- **Task brief**: Write out all of the records below word for word, leaving out the pictures.

[Short-answer tasks about charts]
+++++

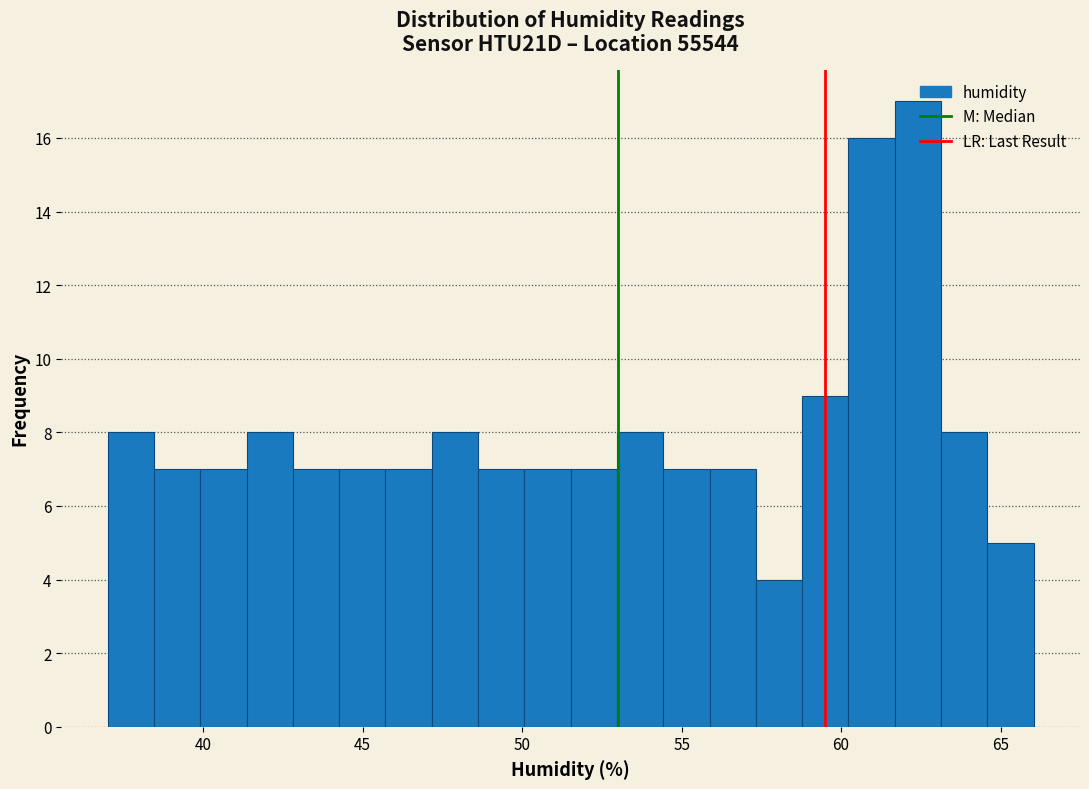

Around what value on the x-axis is the tallest bar? Give the approximate position of its centre, as read against the axis.

62.5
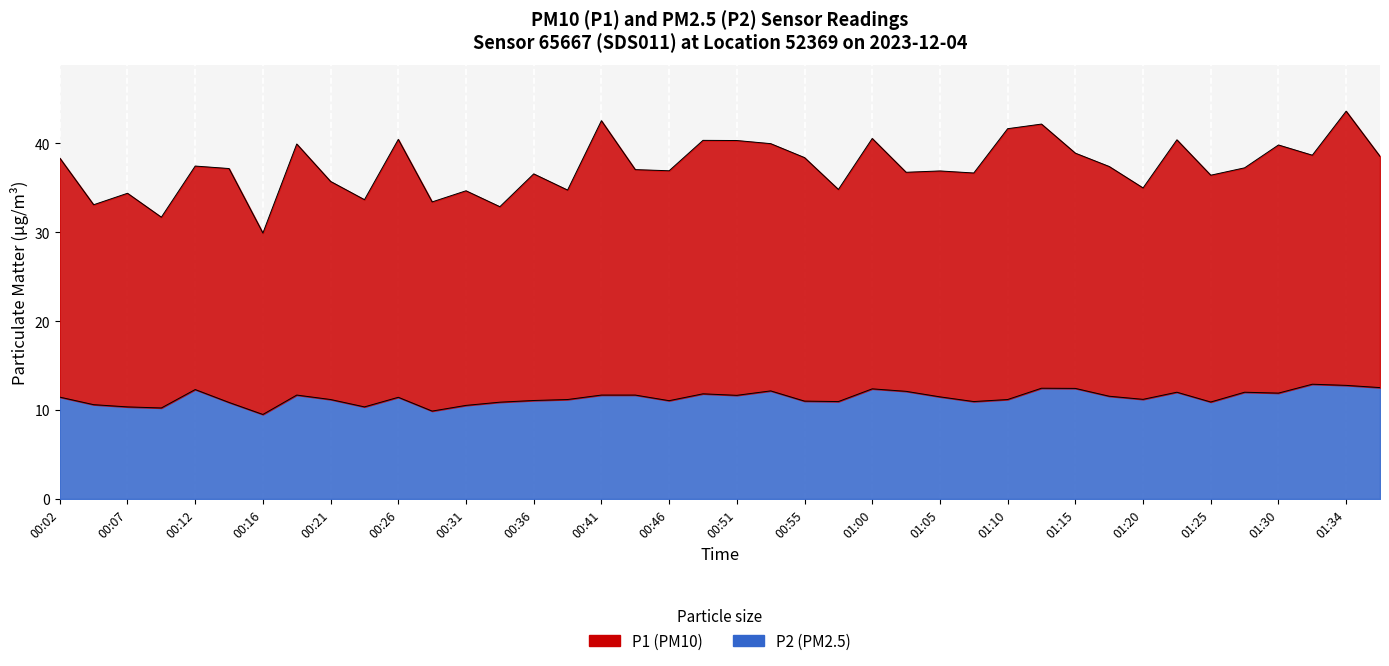

Where is the first local minimum for P2?

00:09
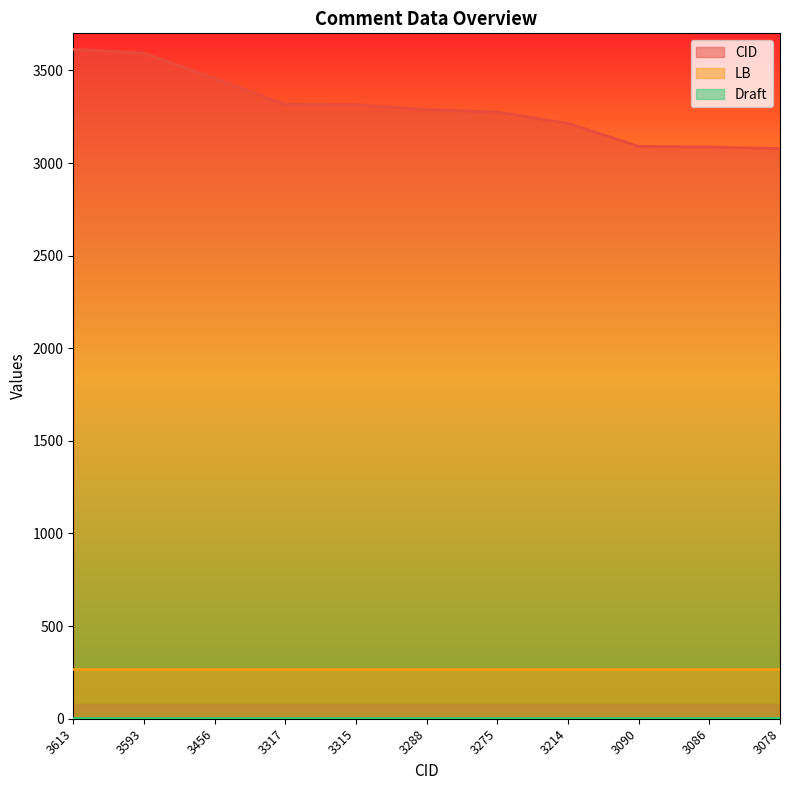

How many series are shown in this chart?

3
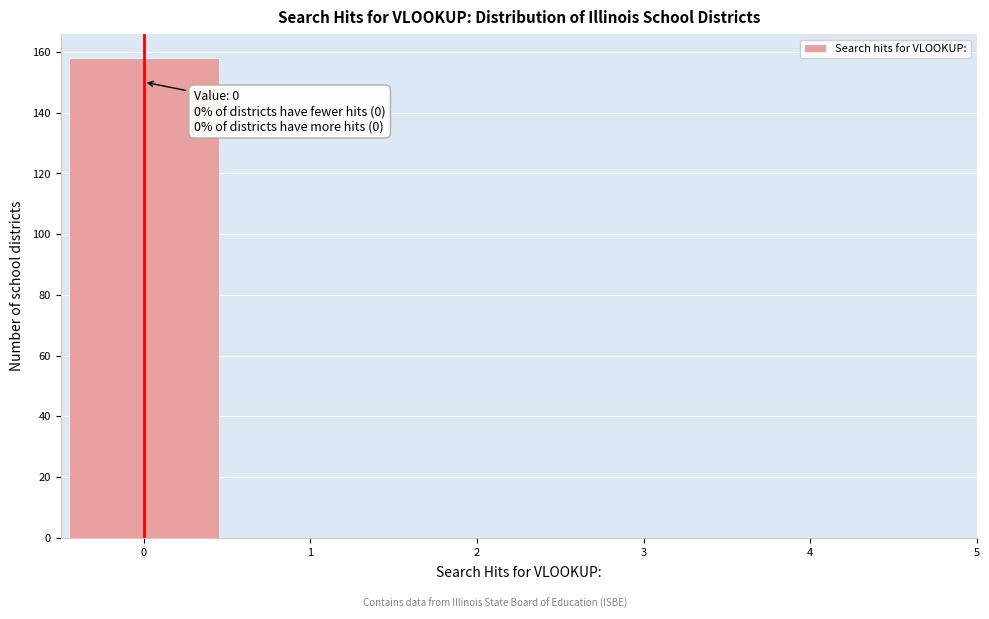

Which range on the x-axis has the tallest bar?

-0.5 to 0.5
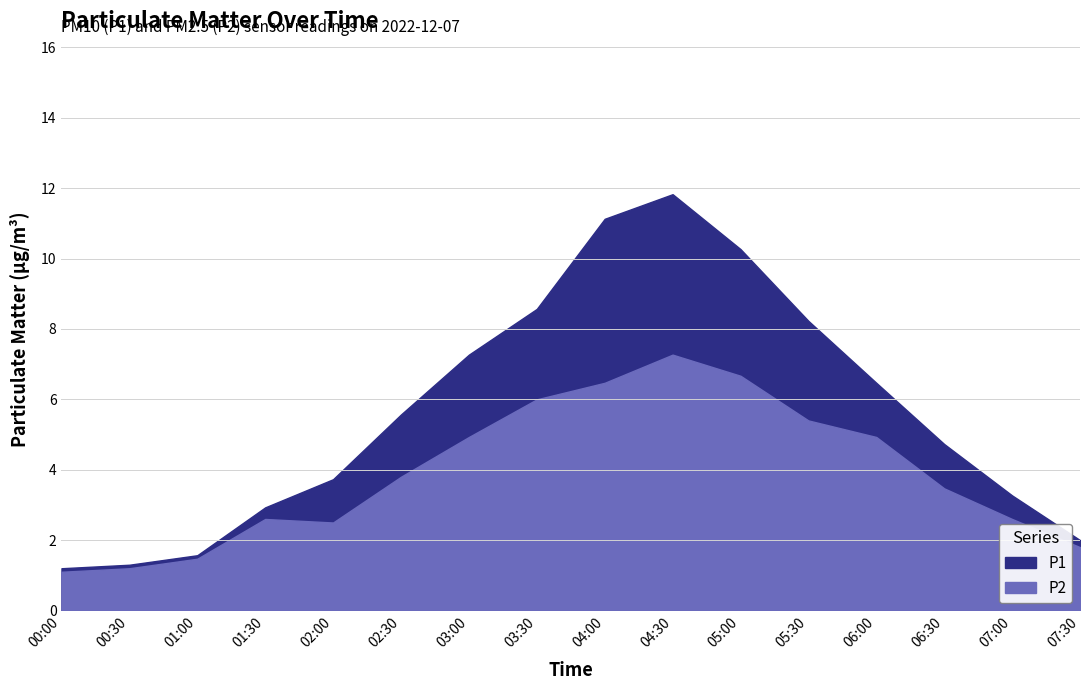

Read the P2 value at 04:00.

6.5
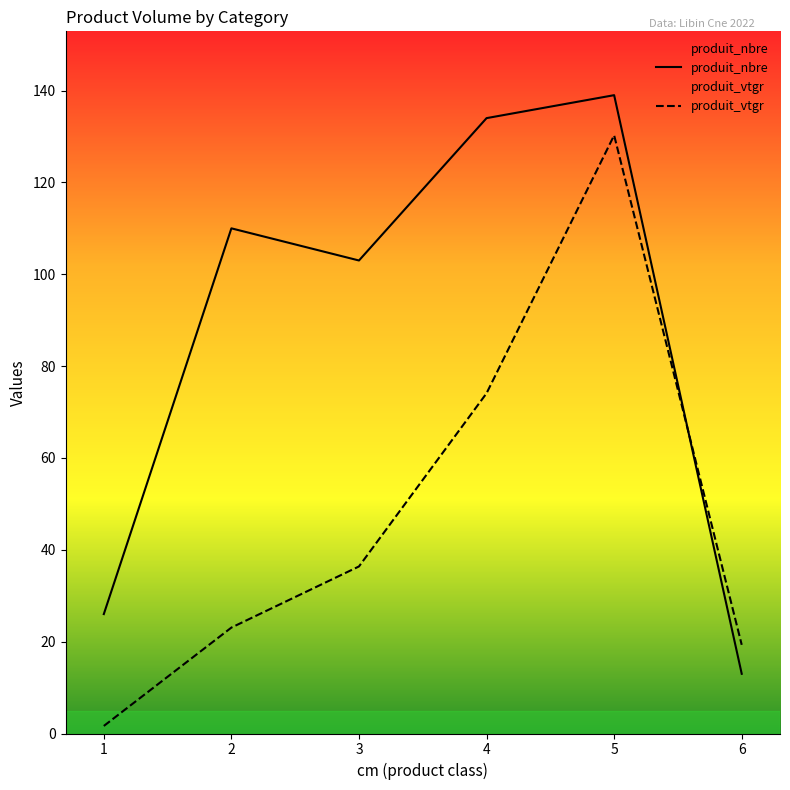

True or false: produit_nbre and produit_vtgr intersect in this chart.

True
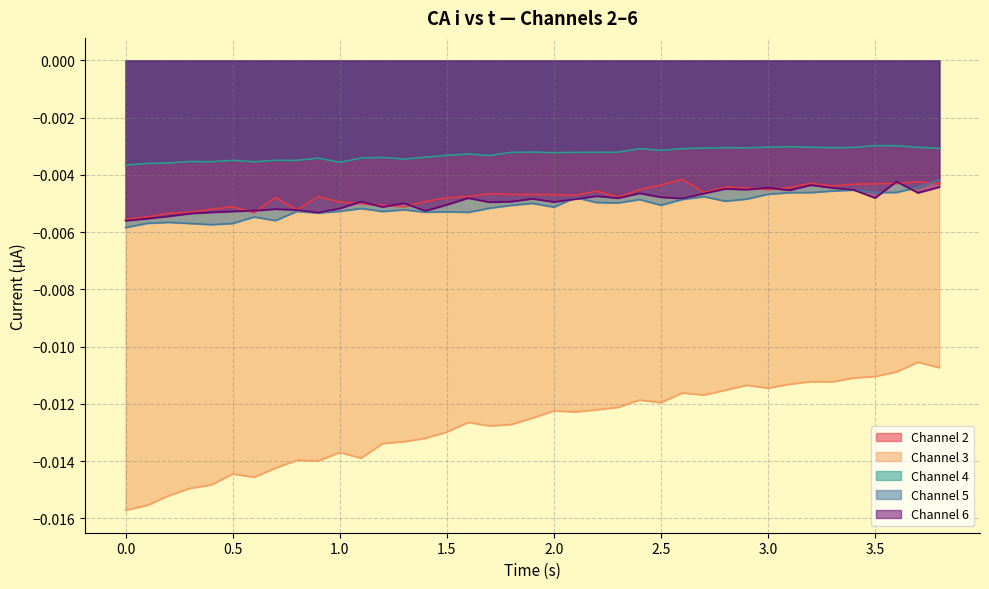

True or false: Channel 5 and Channel 3 intersect in this chart.

False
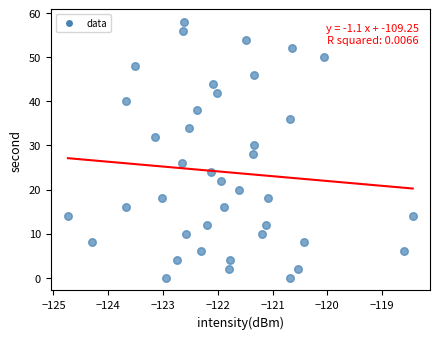

What is the range of Y values (max minus min)?

58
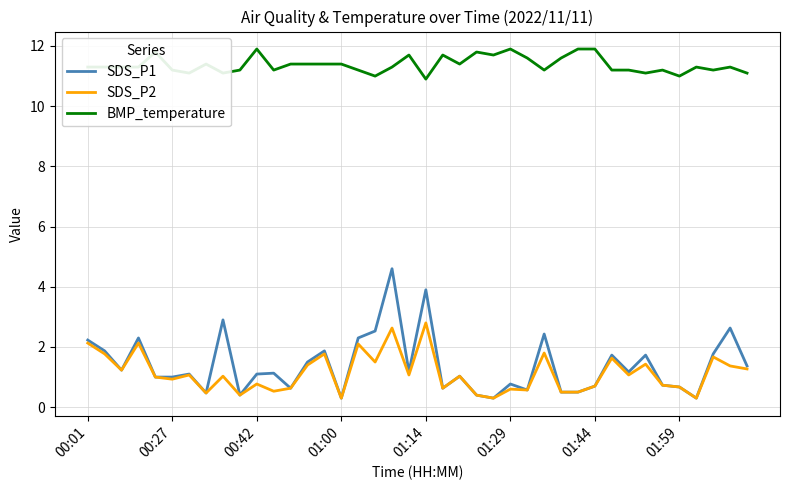

Which series has the widest spread of values?

SDS_P1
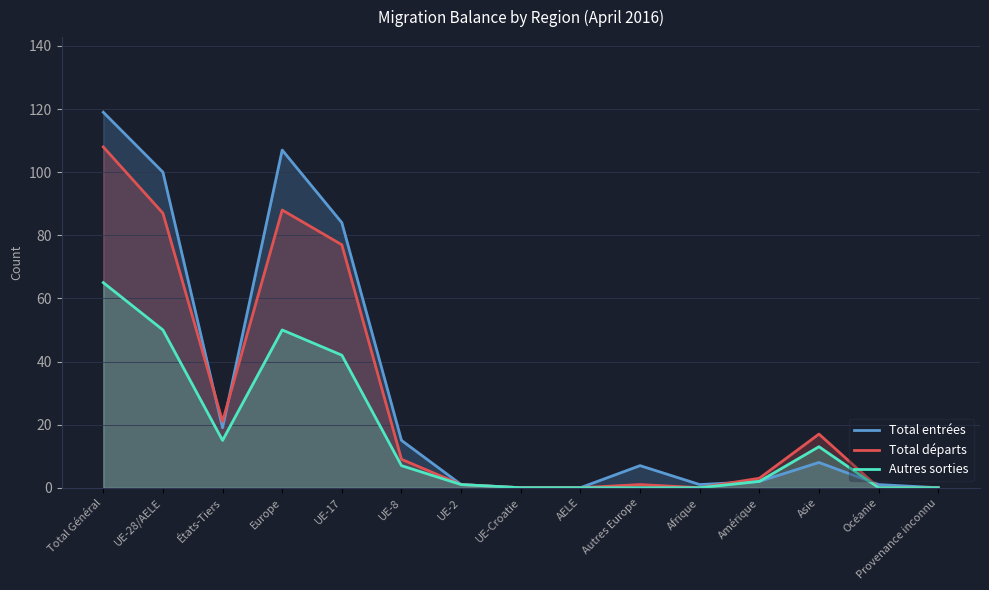

At which label is Total départs closest to 54?

UE-17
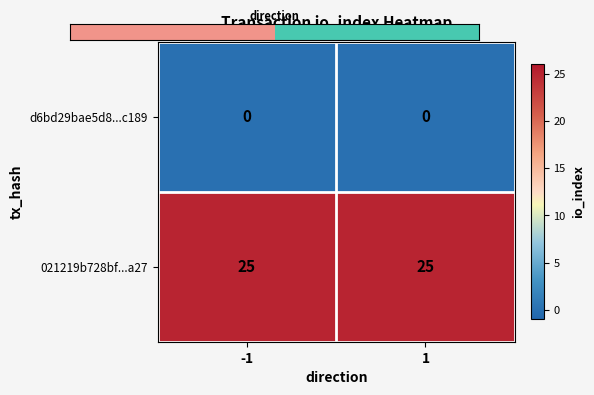

The value of 021219b728bf...a27 at 1 is 25. True or false?

True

+++++

- **Output of the exercise**:
Around what value on the x-axis is the tallest bar? Give the approximate position of its centre, as read against the axis.

62.5

Where is the first local minimum for P2?

00:09

How many series are shown in this chart?

3

Which range on the x-axis has the tallest bar?

-0.5 to 0.5

Read the P2 value at 04:00.

6.5

True or false: produit_nbre and produit_vtgr intersect in this chart.

True

True or false: Channel 5 and Channel 3 intersect in this chart.

False

What is the range of Y values (max minus min)?

58

Which series has the widest spread of values?

SDS_P1

At which label is Total départs closest to 54?

UE-17

The value of 021219b728bf...a27 at 1 is 25. True or false?

True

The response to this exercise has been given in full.